• TASK DIRECTIONS
Render the lines of the records from the one containing "growing online course business." through the one containing "personalized course web pages make it a", both included, as a JSON list of strings with one string per line and blank lines omitted. Include no other lines.

• PROVIDED MATERIAL

◇ ◇ ◇ ◇ ◇

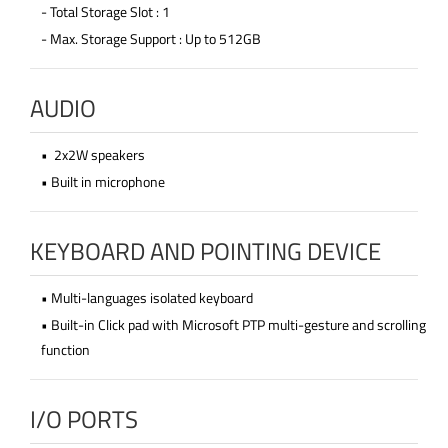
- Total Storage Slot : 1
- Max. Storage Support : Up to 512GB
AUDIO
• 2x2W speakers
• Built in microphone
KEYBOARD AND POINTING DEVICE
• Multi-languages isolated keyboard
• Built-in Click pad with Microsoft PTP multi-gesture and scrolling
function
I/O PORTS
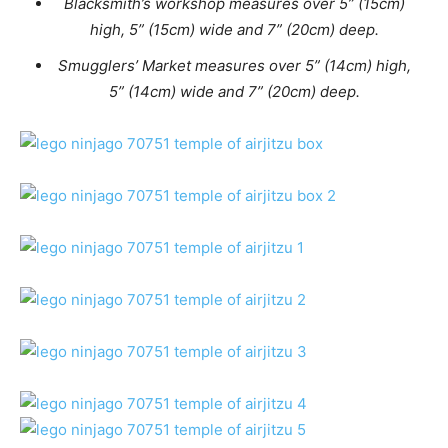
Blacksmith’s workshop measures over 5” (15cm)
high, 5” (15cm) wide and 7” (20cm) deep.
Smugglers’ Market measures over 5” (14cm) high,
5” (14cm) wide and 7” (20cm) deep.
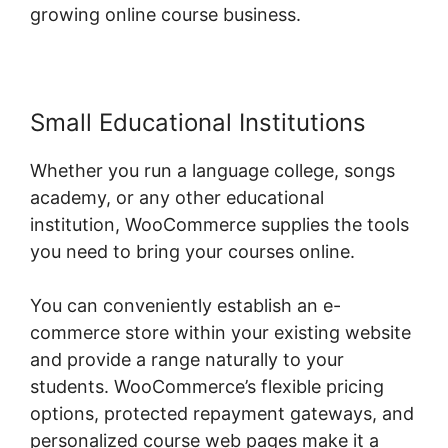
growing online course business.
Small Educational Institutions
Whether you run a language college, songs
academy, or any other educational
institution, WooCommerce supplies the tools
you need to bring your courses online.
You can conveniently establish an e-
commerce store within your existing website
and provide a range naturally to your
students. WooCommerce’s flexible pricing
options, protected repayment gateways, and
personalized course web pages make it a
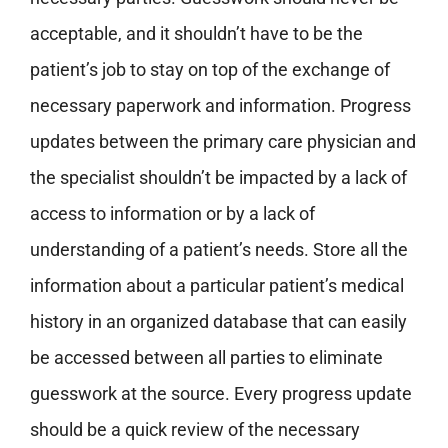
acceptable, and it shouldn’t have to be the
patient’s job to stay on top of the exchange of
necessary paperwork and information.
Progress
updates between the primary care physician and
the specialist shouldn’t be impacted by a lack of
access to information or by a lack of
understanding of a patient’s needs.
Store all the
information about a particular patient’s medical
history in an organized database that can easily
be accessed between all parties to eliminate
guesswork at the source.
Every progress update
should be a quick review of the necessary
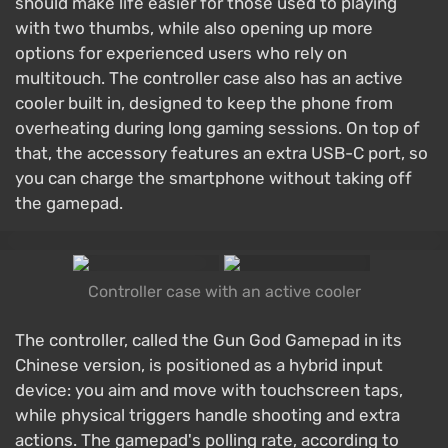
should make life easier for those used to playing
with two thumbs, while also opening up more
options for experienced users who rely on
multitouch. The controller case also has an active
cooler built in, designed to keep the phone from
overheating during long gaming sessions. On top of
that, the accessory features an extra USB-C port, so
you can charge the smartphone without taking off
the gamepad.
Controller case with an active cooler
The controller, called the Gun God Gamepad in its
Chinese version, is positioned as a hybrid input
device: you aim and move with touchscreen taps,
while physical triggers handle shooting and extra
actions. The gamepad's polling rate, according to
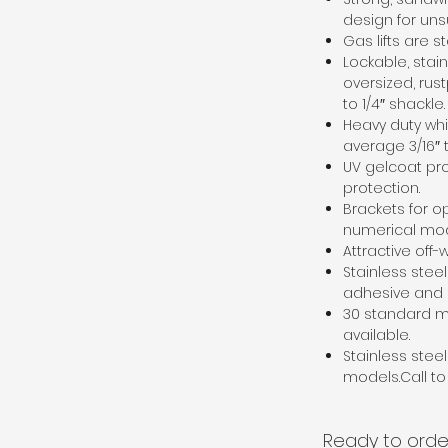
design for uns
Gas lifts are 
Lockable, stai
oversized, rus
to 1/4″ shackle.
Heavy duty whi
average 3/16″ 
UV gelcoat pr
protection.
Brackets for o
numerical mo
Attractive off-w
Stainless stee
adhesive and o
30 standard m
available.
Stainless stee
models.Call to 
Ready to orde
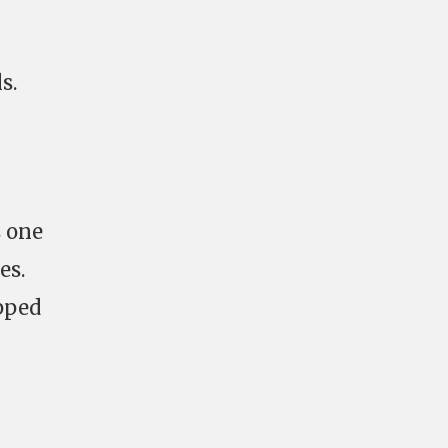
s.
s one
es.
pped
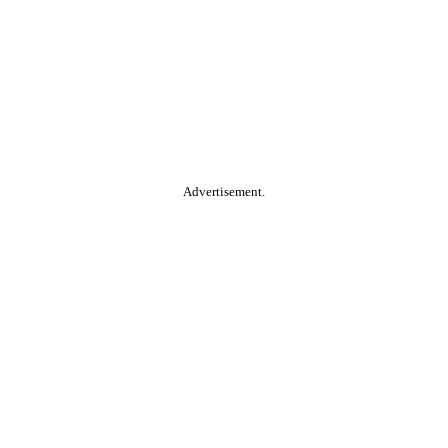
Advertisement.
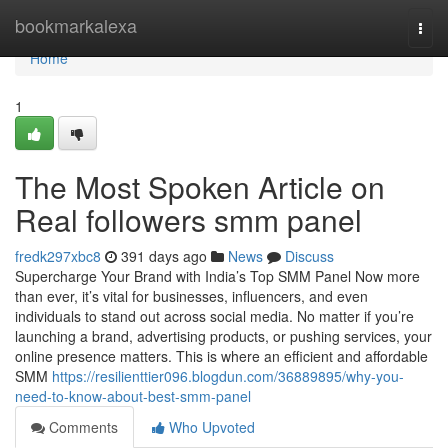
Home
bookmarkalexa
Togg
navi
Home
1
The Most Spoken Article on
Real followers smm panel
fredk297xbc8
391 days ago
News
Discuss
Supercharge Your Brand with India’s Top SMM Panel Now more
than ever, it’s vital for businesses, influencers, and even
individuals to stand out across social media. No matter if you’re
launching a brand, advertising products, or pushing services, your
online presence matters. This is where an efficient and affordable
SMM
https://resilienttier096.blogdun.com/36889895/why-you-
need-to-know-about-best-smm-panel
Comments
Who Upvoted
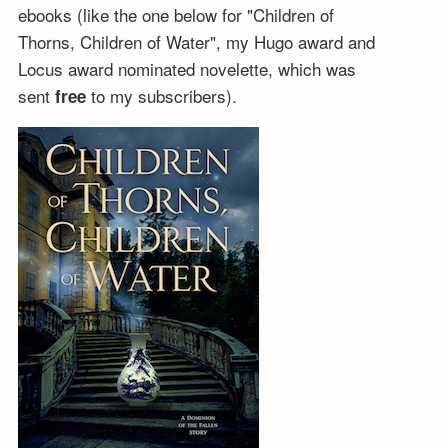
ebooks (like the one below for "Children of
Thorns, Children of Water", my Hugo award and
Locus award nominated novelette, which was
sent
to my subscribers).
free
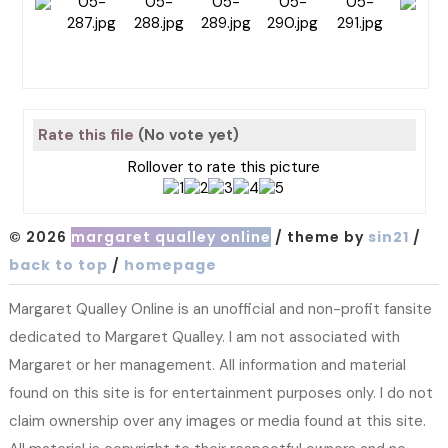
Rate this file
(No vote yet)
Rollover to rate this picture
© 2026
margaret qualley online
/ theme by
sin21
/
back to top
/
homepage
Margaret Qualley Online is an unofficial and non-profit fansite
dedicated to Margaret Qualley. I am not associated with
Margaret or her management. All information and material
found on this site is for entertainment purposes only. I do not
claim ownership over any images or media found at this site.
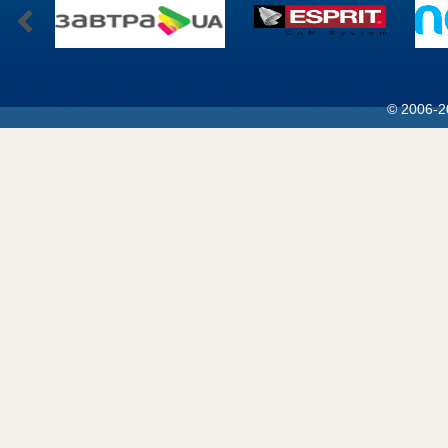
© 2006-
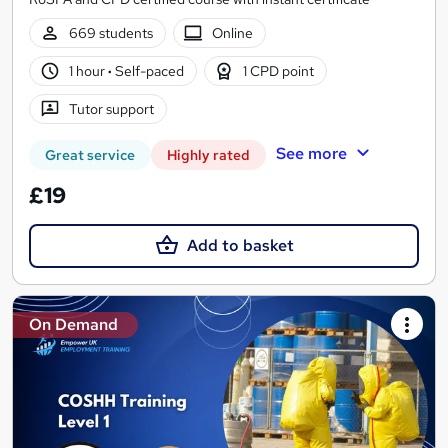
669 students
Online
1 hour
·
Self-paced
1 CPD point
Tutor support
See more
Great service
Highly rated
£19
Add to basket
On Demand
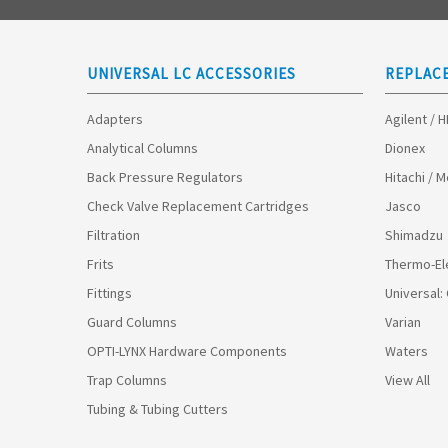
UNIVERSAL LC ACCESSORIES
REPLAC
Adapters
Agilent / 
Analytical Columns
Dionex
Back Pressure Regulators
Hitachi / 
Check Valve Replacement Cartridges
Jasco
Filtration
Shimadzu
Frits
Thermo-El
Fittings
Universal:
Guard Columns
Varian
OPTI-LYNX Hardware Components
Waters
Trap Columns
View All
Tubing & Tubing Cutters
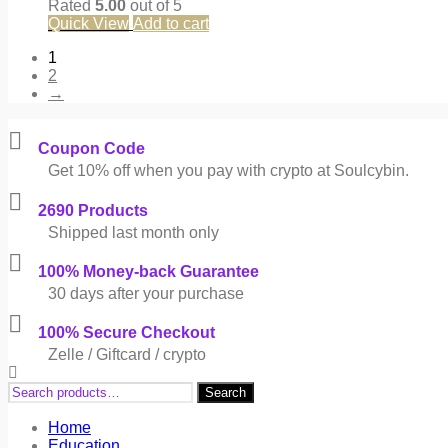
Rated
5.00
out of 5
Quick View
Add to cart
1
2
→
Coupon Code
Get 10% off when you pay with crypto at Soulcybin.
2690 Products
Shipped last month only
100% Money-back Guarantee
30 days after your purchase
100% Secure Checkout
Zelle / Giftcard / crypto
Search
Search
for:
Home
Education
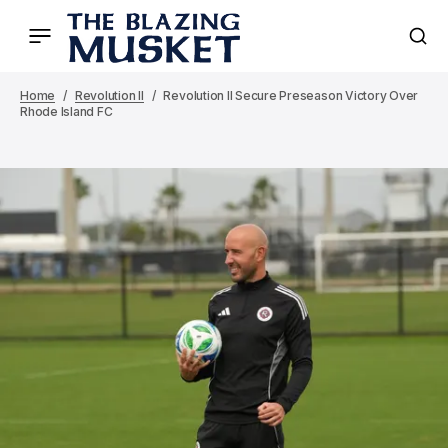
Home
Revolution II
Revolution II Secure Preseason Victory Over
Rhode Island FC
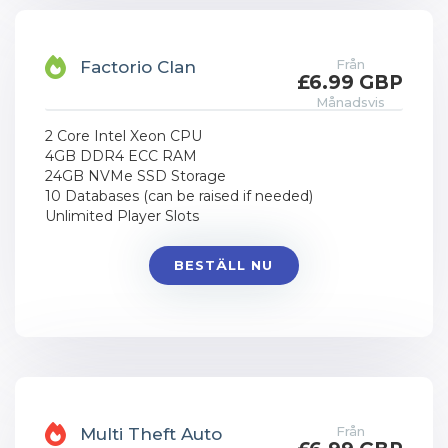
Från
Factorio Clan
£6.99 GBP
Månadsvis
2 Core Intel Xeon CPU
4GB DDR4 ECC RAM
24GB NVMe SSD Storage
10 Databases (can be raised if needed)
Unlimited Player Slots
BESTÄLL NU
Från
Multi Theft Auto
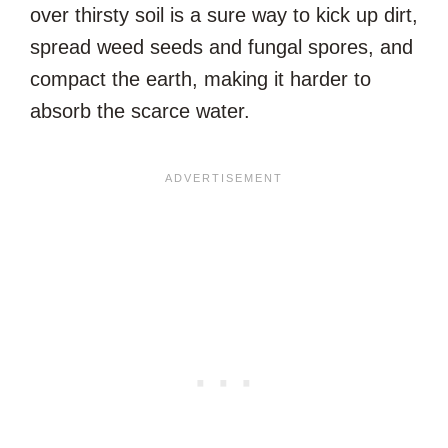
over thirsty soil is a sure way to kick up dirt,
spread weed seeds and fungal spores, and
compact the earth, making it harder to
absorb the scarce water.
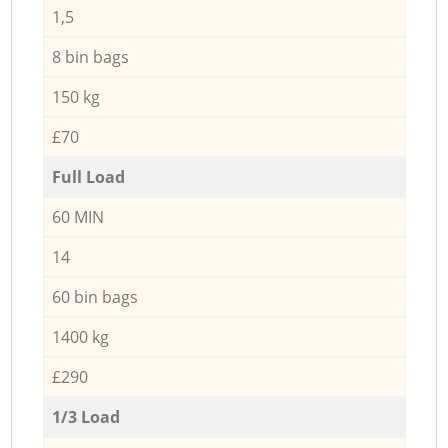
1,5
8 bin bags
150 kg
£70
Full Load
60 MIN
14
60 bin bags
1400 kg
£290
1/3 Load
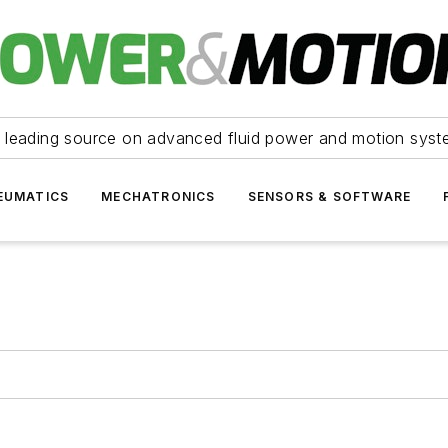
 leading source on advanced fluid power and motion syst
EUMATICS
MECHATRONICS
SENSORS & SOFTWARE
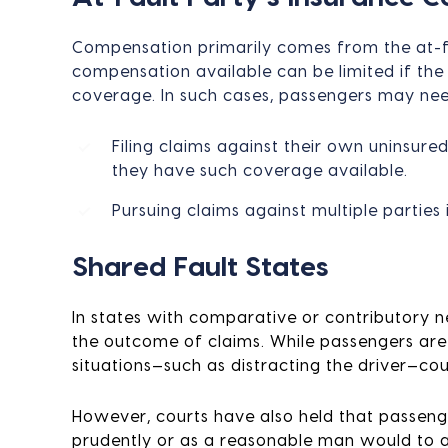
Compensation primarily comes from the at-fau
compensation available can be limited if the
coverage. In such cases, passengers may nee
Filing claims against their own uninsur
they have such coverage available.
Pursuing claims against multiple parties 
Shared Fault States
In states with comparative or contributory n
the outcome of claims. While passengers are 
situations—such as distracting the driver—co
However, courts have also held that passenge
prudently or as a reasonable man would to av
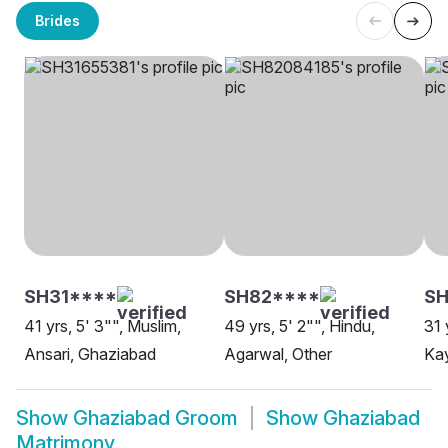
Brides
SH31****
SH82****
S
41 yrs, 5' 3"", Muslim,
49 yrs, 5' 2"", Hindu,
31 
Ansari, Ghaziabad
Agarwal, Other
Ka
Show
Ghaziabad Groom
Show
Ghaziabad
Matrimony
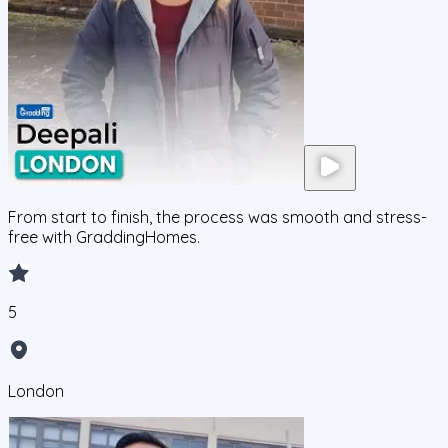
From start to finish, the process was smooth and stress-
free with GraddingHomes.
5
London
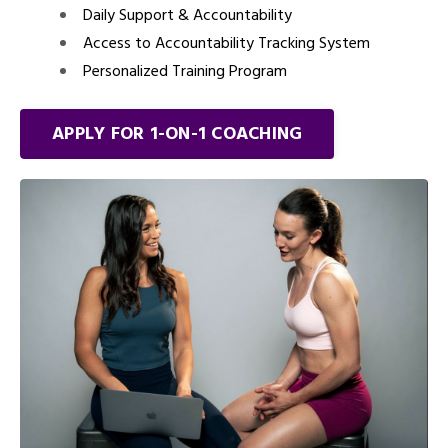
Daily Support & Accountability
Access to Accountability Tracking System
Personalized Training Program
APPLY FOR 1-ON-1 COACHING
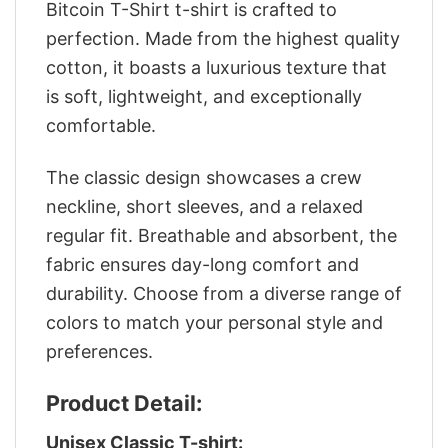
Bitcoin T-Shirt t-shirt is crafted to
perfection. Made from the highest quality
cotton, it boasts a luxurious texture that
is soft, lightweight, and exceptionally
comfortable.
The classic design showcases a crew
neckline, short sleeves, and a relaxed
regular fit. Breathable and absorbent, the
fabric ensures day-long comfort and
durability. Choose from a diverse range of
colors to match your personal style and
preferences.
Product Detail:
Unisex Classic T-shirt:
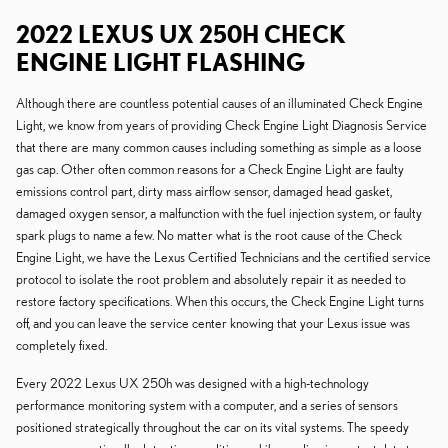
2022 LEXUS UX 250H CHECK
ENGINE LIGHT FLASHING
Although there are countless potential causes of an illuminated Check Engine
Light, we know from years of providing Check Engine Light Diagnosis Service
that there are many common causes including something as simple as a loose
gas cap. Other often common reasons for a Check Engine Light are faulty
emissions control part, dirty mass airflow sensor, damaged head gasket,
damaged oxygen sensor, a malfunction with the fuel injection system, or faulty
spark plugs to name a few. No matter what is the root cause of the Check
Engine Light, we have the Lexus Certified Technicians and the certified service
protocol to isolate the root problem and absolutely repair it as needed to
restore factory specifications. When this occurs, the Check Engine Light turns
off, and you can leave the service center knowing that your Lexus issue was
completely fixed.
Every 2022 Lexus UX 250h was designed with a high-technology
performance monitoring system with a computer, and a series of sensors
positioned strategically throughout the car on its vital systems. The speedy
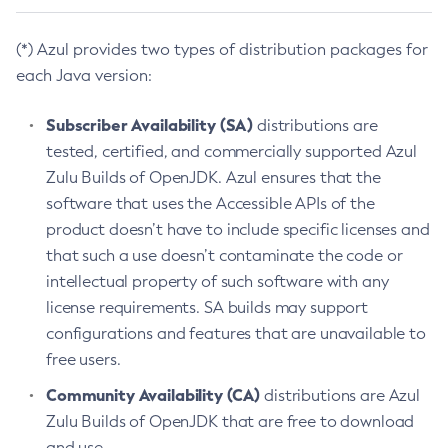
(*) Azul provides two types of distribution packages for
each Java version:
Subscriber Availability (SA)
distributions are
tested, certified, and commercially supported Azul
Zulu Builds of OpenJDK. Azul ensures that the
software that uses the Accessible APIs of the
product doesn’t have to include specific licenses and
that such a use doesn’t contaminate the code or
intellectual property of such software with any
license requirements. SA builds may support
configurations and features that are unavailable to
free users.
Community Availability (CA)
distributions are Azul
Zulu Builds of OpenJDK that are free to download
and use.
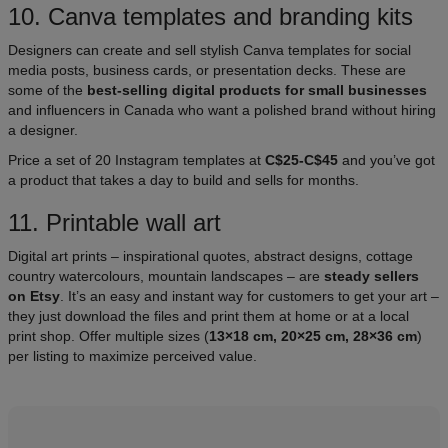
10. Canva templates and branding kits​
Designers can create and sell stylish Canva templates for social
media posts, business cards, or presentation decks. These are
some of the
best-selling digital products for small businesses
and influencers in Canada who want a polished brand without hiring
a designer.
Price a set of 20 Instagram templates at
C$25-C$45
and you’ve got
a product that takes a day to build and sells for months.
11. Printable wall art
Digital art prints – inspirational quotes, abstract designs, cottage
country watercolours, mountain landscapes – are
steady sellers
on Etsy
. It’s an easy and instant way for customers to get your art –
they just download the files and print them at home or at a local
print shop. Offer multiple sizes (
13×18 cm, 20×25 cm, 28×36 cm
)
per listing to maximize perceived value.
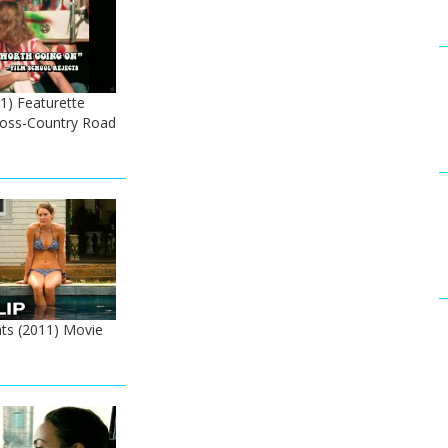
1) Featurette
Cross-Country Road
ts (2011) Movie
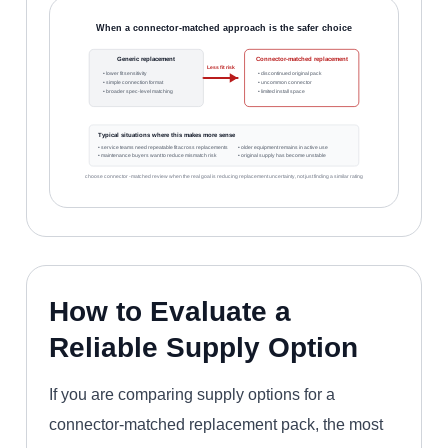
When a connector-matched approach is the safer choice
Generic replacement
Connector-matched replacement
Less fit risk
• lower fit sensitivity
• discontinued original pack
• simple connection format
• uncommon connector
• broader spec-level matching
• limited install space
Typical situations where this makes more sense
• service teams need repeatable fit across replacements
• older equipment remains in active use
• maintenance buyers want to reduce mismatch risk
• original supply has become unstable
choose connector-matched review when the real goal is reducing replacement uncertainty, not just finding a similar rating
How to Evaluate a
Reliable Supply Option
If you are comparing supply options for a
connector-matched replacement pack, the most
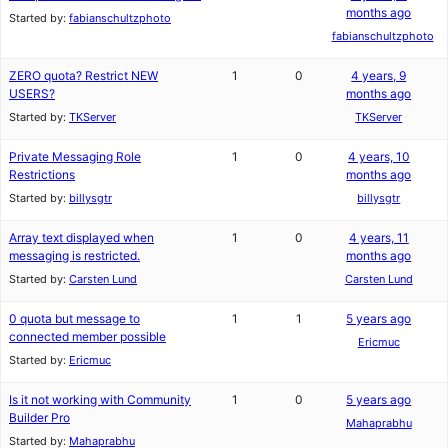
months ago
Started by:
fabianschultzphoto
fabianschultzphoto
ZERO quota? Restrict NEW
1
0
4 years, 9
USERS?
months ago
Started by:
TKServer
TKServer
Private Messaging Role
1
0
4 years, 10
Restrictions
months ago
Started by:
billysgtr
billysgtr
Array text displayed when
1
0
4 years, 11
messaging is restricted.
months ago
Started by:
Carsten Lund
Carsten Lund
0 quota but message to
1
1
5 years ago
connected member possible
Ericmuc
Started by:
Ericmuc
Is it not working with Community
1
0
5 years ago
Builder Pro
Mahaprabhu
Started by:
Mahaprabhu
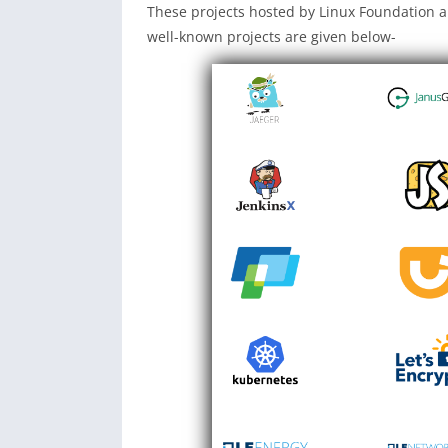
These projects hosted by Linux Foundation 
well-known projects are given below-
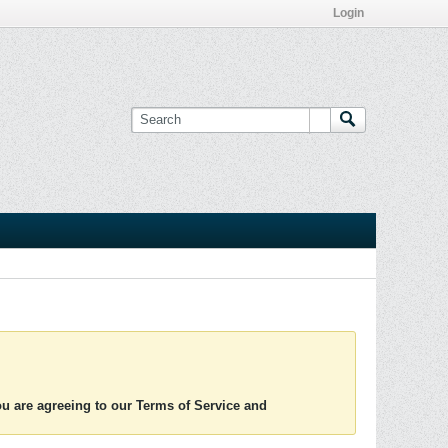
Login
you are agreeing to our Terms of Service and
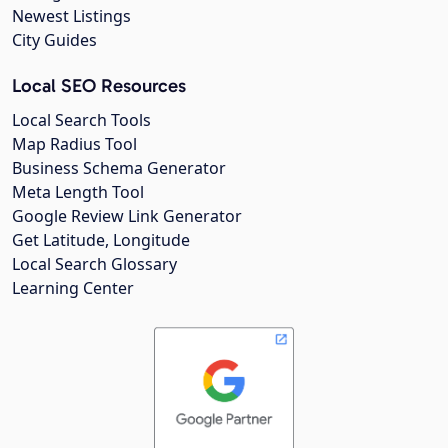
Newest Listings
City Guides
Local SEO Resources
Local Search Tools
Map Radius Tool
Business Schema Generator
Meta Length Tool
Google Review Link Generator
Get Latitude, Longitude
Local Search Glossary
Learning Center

◇ ◇ ◇ ◇ ◇

• TASK SOLUTION
[
  "growing online course business.",
  "Small Educational Institutions",
  "Whether you run a language college, songs",
  "academy, or any other educational",
  "institution, WooCommerce supplies the tools",
  "you need to bring your courses online.",
  "You can conveniently establish an e-",
  "commerce store within your existing website",
  "and provide a range naturally to your",
  "students. WooCommerce’s flexible pricing",
  "options, protected repayment gateways, and",
  "personalized course web pages make it a"
]